La fascination pour l’Orient traverse l’histoire de l’Art occidental. Elle est le fruit des échanges constants qui, du Moyen-Âge à l’époque moderne, animent le bassin méditerranéen et lient le continent européen à l’Asie. Outres des relations conflictuelles, le déclin de l’Empire ottoman, la campagne d’Égypte de Bonaparte puis l’expansion coloniale européenne vont susciter au 19ème siècle un intérêt renouvelé et durable. La Grèce, avant l’Asie mineure ou l’Afrique du nord, demeure le premier contact avec l’Orient. Au-delà des paysages et d’une Antiquité ressuscitée à laquelle les artistes se confrontent, les épisodes de libération des populations grecques offrent à la jeune génération romantique la matière propre à l’expression de ses nouvelles aspirations.

Avant que les cultures ne cherchent à être appréhendées pour elles-mêmes, l’Orient est perçu sous le prisme de l’exaltation des sens. C’est surtout sensualité du harem ou violence fantasmées qui cristallisent les premières productions et fixent durablement les poncifs orientaux. Le paysage quant à lui révèle la grandiloquence des espaces, la puissance de la couleur et de la lumière. Les populations sont à leur tour appréhendées au travers de l’exubérance de leurs vêtements, de leurs coutumes et pratiques qui paraissent différentes et fascinantes à l’image des turqueries des 17ème et 18ème siècles. Préciosité et raffinement d’une culture millénaire, noblesse et poésie sont tour à tour convoqués.

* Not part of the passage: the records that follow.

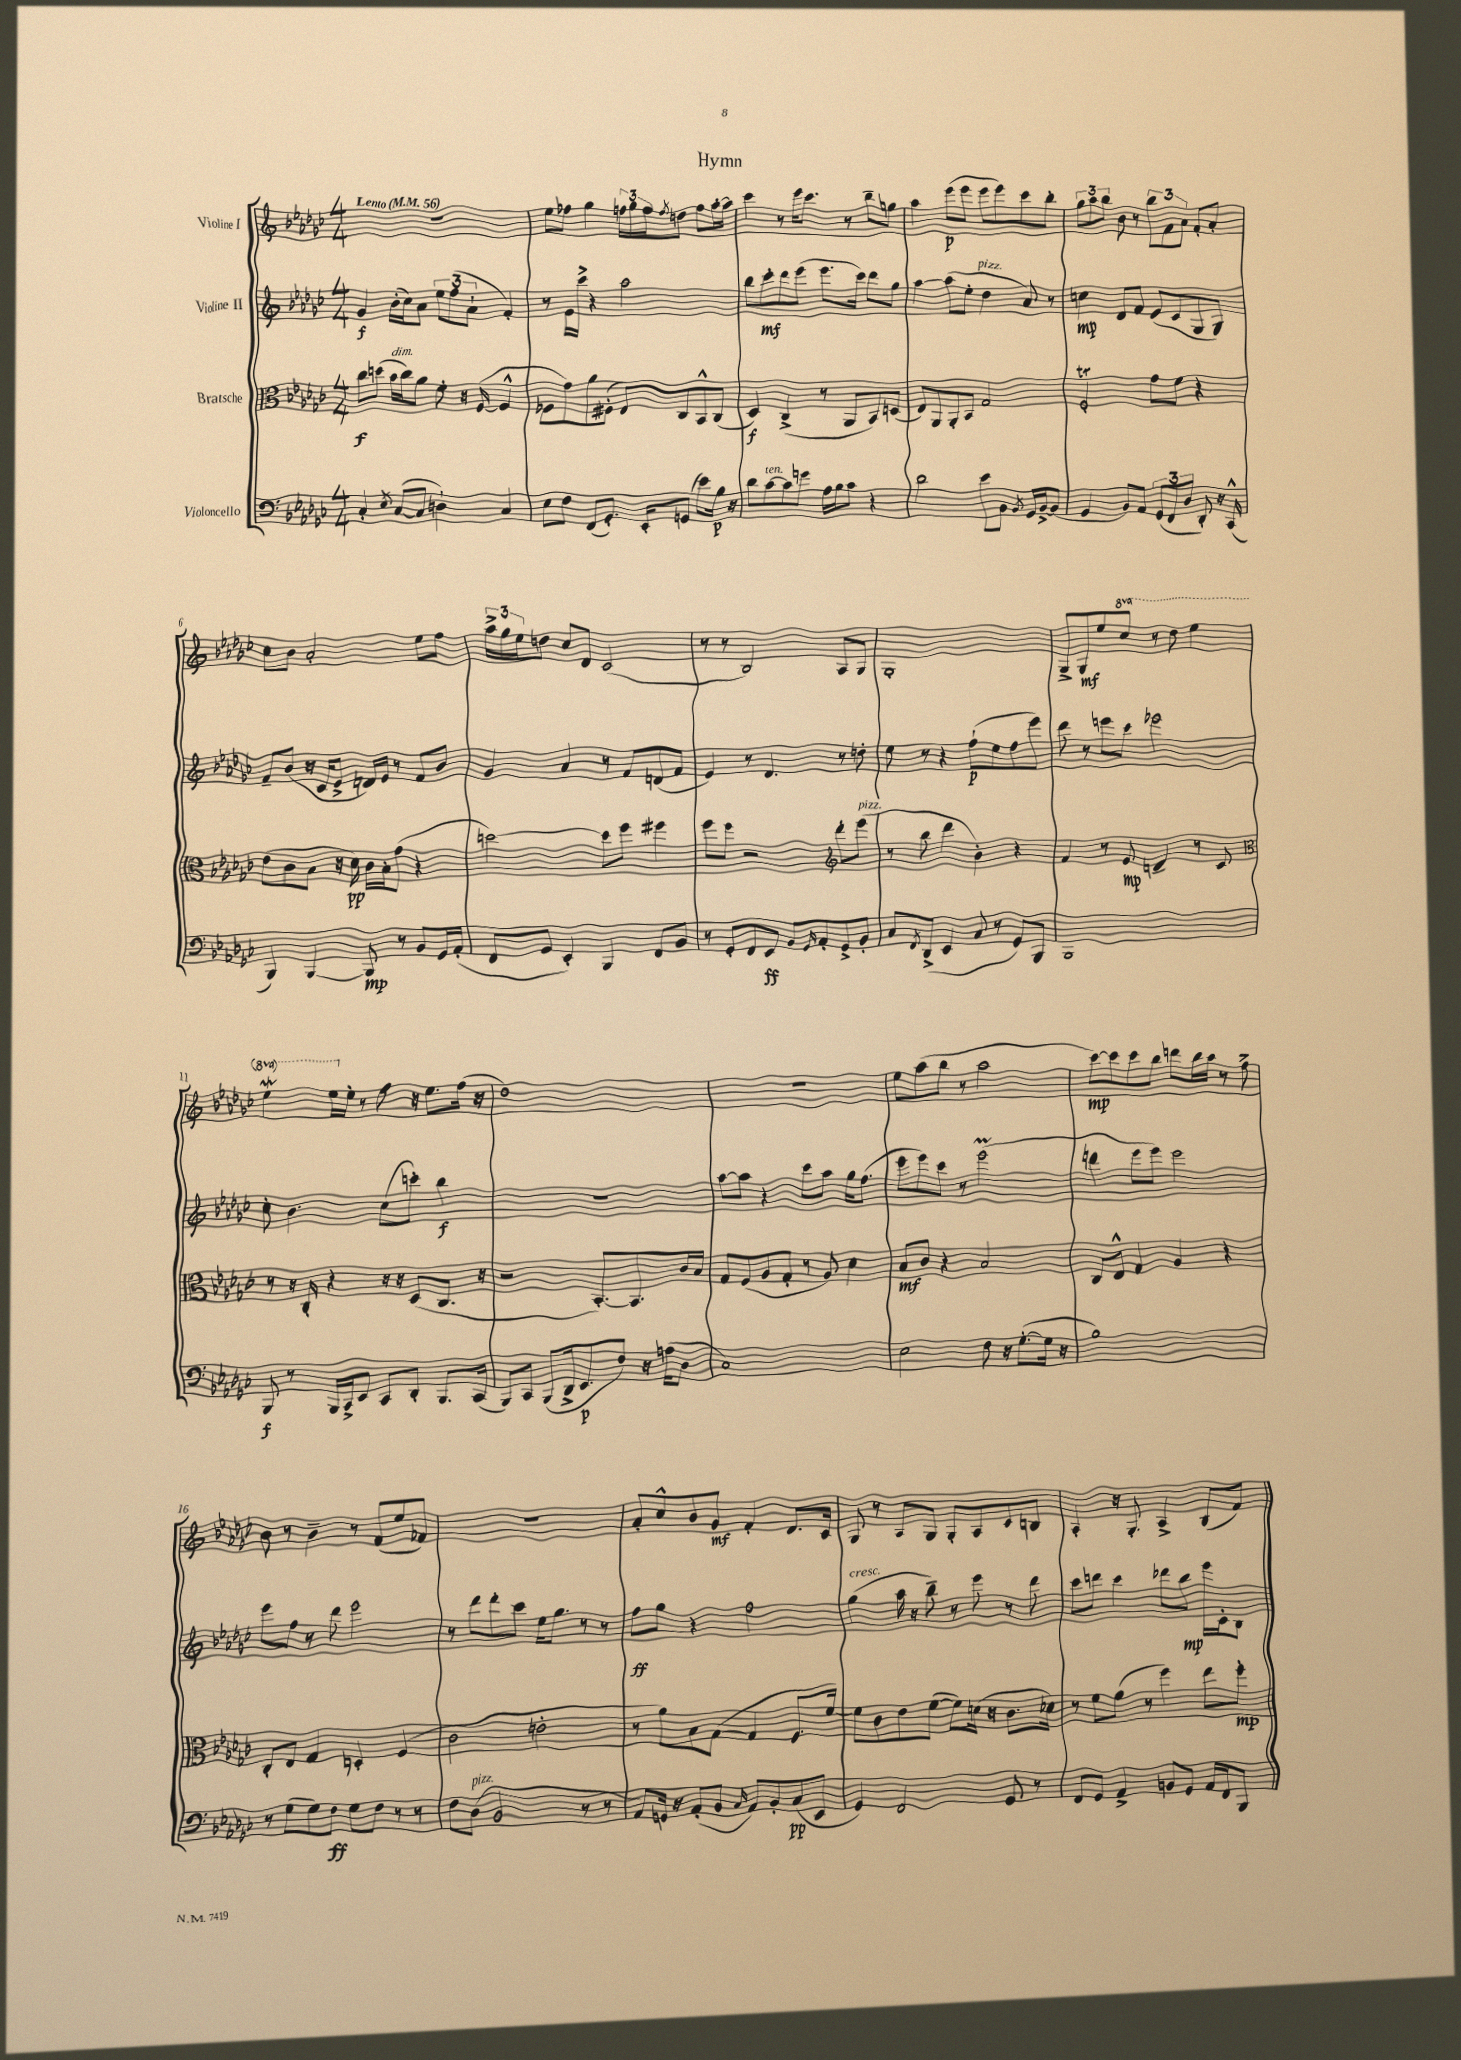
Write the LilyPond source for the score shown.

\header { title = "Hymn" }
<<
\new StaffGroup <<
\new Staff = "s0" \with { instrumentName = "Violine I" } {
    \clef treble \key ges \major \numericTimeSignature \time 4/4 \set Staff.ottavationMarkups = #ottavation-simple-ordinals \tempo "Lento" 4 = 56
    r1 |
    ees''8 fes''8 ges''4 \tuplet 3/2 { f''16 ges''16 f''16 } \acciaccatura { f''8 } d''8 f''8 aes''16~-. aes''16 |
    ces'''4 r8 ees'''16 ces'''8. r8 bes''8-- g''8 |
    aes''4 ees'''8\p( ees'''8 ees'''8 ees'''8) ces'''8 bes''8-. |
    \tuplet 3/2 { ges''8 aes''8 bes''8 } bes'8 r8 \tuplet 3/2 { bes''8 f'8 aes'8 } f'8-. aes'8-. |
    ces''8 bes'8 aes'2-. ees''8 f''8 |
    \tuplet 3/2 { aes''16-> ges''16 ees''16 } d''8 ces''8 des'8 ces'2( |
    r8 r8 bes2) aes8 ges8 |
    ges1-. |
    ges8-> ges8\mf ees''8 \ottava #1 ces'''8 r8 des'''8 ees'''4 |
    ees'''4\mordent ees'''16 \ottava #0 ees''16-. r8 f''8 r16 ees''8. f''16( r16 |
    des''1) |
    r1 |
    ees''8 aes''8( bes''8 r8 aes''2 |
    ces'''8~\mp) ces'''8 ces'''8 bes''8 d'''8 bes''16 aes''16 r8 f''8-> |
    bes'8 r8 bes'4-- r8 f'8( ees''8 fes'8) |
    R1 |
    aes'8-. ces''8-^ bes'8 ges'8\mf f'4-. des'8. ces'16 |
    ges8 r8 aes8 ges8 ges8-. aes8 ces'8 b8 |
    aes4-. r16 ges8.-. aes4-> bes8( f'8) \bar "|." |
}
\new Staff = "s1" \with { instrumentName = "Violine II" } {
    \clef treble \key ges \major \numericTimeSignature \time 4/4
    ges'4\f bes'16-.( ces''16) aes'8 \tuplet 3/2 { ees''8 f''8( aes'8-! } f'4-.) |
    r8 ees'16 ces'''16-> r4 aes''2 |
    bes''8 ces'''8-.\mf des'''8 ees'''8( ees'''8. ces'''16) des'''8 ges''8 |
    aes''4~ aes''8( ees''8-. des''4^\markup { \italic "pizz." } aes'8) r8 |
    c''4\mp des'8 f'8 ees'8( ces'8 ges8 ges8) |
    f'8-- bes'8( r16 ces'16 ees'8-> d'16) ees'16 r8 f'8 bes'8 |
    ges'4 aes'4 r8 f'8 d'8( f'8 |
    ees'4) r8 des'4. r8 d''8-. |
    ees''8 r8 r4 f''8-!\p( ees''8 f''8 ees'''8) |
    des'''8 r8 e'''8 ces'''8 ees'''2 |
    ces''8-. bes'4. ces''8( c'''8-.) bes''4\f |
    R1 |
    aes''8~ aes''8 r4 ces'''8 aes''8 ges''16 f''8.( |
    ees'''8 ees'''8) ces'''8 r8 ees'''2\prall( |
    d'''4 ees'''8 ees'''8) ees'''2 |
    ees'''8 f''8 r8 des'''8 ees'''2 |
    r8 des'''8 des'''8-. ces'''8 ees''16 ges''8. r8 r8 |
    f''8\ff ges''8 r4 f''2 |
    ges''4^\markup { \italic "cresc." }( aes''16 r16 bes''8--) r8 ees'''8 r8 des'''8 |
    ces'''8 d'''8 ces'''4 des'''8 bes''8\mp ees'''16 ces'16-. bes8 \bar "|." |
}
\new Staff = "s2" \with { instrumentName = "Bratsche" } {
    \clef alto \key ges \major \numericTimeSignature \time 4/4
    ces''8\f d''8( bes'16^\markup { \italic "dim." } ces''16) aes'8 f'8-. r16 f16~( f4-^ |
    fes8 ges'8) aes'8 fis8-.( ees8) ces8 bes,8-^ ces8( |
    des4\f) ces4->( r8 aes,8 bes,8) d8( |
    ees8) aes,8 aes,8-. bes,8 ges2 |
    f2-.\trill ges'8 f'8 r4 |
    ees'8( ces'8 bes8 r16 des'16\pp) ces'16 bes16-. ges'8( r4 |
    d''2~) d''8 f''8 fis''4 |
    f''8 f''8 r2 \clef treble des'''8-. ees'''8^\markup { \italic "pizz." }( |
    r8 bes''8 des'''4 bes'4-.) r4 |
    f'4 r8 ees'8\mp d'4-- r8 ces'8 |
    \clef alto r8 r16 ces16-. r4 r16 r16 des8( ces8. r16 |
    r2 bes,8.~-.) bes,8. ces'16 bes16 |
    ges8 f8( aes8 ges8-. r8 aes8) des'4 |
    bes8\mf ces'8 r4 bes2 |
    ces8 ees8-^ ges4 aes4 r4 |
    ces8-. ees8 ges4 d4-. f4( |
    ces'2 e'2-. |
    r8 aes'8) bes8 ges8~( ges4 f8. f'16~) |
    f'8 ces'8 ees'8 f'8~( f'8) d'16( r16 ces'8. des'16) |
    r8 f'8 aes'8( r8 f''4) ees''8 f''8-.\mp \bar "|." |
}
\new Staff = "s3" \with { instrumentName = "Violoncello" } {
    \clef bass \key ges \major \numericTimeSignature \time 4/4
    ces4-. \acciaccatura { ees8 } ces8~( ces8 d4-!) ces4 |
    ees8 f8 f,8( ges,8.-.) ees,16-. g,8( ees'8) bes16\p r16 |
    des'8 ces'8~^\markup { \italic "ten." } ces'8 g'8 aes16 bes16 ces'8 r4 |
    des'2 ees'8 bes,8 \acciaccatura { bes,8 } ges,16 bes,16~-> bes,8( |
    ges,4 bes,8) aes,8 \tuplet 3/2 { ges,8( f,8 des8 } des,8-.) r16 ces,16-^( |
    bes,,4) bes,,4~ bes,,8\mp r8 bes,8 ges,16 aes,16-.( |
    f,8 ges,8 ees,4-.) bes,,4 f,8 bes,8 |
    r8 ges,8-. f,8 ees,8\ff bes,8 \grace { ges,16 } aes,8-. ges,8-> bes,8-. |
    ces8 \acciaccatura { f,8 } des,8->( ees,4 ces8 r8 ges,8) bes,,8 |
    bes,,1 |
    bes,,8\f r8 bes,,16 ces,16-> ees,8 ces,8 des,8-. bes,,8. ces,16( |
    bes,,8) ces,8 bes,,8( des,16-> ees,8.\p f8) r16 a16( des8 |
    ces1) |
    ees2 f8 r16 ges8.~-.( ges16 r16 |
    bes1) |
    r8 ges8( ges8) f8\ff ges8 f8 r8 r8 |
    f8 des8^\markup { \italic "pizz." }( bes,2 r8 r8 |
    aes,8) g,16 r16 aes,8-.( bes,8 \grace { ces16 } aes,8) bes,8-. ces8\pp( ees,8 |
    ges,4) f,2 ges,8 r8 |
    f,8 ges,8 aes,4-> b,8 ges,8 aes,16 f,16 bes,,8 \bar "|." |
}
>>
>>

Toutefois, à l’image des préraphaélites anglais, certains vont chercher, sur ces terres de religions, les fondements du christianisme en l’ancrant dans le contemporain des populations de cet Orient renouvelé. Et, parallèlement aux fictions exotiques et colorées qui connaissent un succès grandissant en Europe, certains artistes délaissent cet imaginaire au profit d’un autre regard, plus attentif, rigoureux et descriptif et, partageant le quotidien des populations parfois durant de longs séjours, renouvellent le genre en le teintant d’une approche plus ethnographique.



Entrant dans l’intimité des foyers, les artistes livrent alors une vision silencieuse d’un monde jusqu’alors secret et fixent les traits d’un Orient, parfois reculé, qui tend à disparaître, bien éloigné du rêve oriental.